Feathers flying as people try to catch feral chickens that have taken over Norfolk estate
PUBLISHED: 11:56 26 August 2018 | UPDATED: 14:08 26 August 2018
Archant © 2018
People fed up with feral chickens have today launched ‘Operation Chicken’ in an attempting to catch some of the 200 plus birds which have taken over the streets around their Norfolk homes.
Armed with nets, cages and boxes to put the chickens and roosters in, a group of amateur chicken rustlers have come together on the Ensign Way estate in Diss to remove the nearly 200 chickens that have made the area their home.
The Ensign Way Chicken Removal and Re-homing Group is looking to clear the chickens by rounding them up and finding farmers and households who will be able to take care of them.
The early morning operation made for an unusual and sometimes farcical spectacle as the elusive birds repeatedly avoided capture.
Amongst those wielding a net and trying to catch the unruly birds was Diss district councillor Graham Minshull. “Trying to round them all up is the trick,” he said. “It’s a bit of a chicken wrangle and quite a way to spend a Sunday morning.
“It all started with a cockerel and half a dozens hens and has quickly got out of hand.
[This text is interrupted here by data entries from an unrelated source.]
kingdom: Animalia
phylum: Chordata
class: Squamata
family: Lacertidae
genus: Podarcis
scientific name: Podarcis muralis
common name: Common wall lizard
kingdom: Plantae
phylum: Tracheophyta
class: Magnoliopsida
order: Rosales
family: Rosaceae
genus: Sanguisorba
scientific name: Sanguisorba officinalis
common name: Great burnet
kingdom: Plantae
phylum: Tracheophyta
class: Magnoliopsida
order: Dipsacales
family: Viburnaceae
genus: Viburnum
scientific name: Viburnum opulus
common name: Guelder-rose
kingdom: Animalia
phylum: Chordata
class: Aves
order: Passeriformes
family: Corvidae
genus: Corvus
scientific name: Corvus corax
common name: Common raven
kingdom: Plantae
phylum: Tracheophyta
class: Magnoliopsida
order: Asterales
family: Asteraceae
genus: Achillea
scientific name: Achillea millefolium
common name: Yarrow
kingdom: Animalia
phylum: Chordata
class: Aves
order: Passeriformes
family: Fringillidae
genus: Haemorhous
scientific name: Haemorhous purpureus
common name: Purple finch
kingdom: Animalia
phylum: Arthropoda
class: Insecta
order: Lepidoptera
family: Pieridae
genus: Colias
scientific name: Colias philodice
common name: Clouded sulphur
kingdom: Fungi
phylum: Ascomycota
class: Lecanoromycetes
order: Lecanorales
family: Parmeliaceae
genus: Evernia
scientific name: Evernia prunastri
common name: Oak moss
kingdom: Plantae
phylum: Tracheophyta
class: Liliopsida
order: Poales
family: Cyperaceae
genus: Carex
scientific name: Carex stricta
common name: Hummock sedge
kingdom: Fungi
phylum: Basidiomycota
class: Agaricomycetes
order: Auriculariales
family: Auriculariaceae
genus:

Hearing roosters at 4am isn’t the best thing on a housing estate.
“We have been working with local people to try to get the birds to somewhere safe. Last week they managed to get one of the main cockerels. This week we did some work to help clear the undergrowth and we have got 30 or 40 already today.”
Members of the group included both locals and people from as far afield as Kent and Yorkshire who had travelled to Norfolk to help and to offer birds a safe home.
Sporting a chicken tattoo on her arm, poultry fan Patsy-Jane Homer, from Doncaster, said: “I saw it on Facebook and wanted to get involved. I have been in contact and offered to re-home some. I have a back yard that I keep chickens and roosters.”
It is estimated that around 10 chicks are being born every week around the estate. South Norfolk Council has no legal power to remove the chickens because they are classed as wild animals and are not owned by anyone.
And the RSPCA said, while they were aware of the flock, they would not cull the chickens, as they appear to be living happy and healthy lives.
Ann Shaw, from Winfarthing, who helped set up the group, said: “When I heard about them I said we should do something to help find them a better home. We were here last week but it was impossible because it was so overgrown. The council have been a cut it back so we have probably got two or three times as many as last week already.
“The first couple of runs went well. It’s not the easiest thing to catch them but we have to work together.”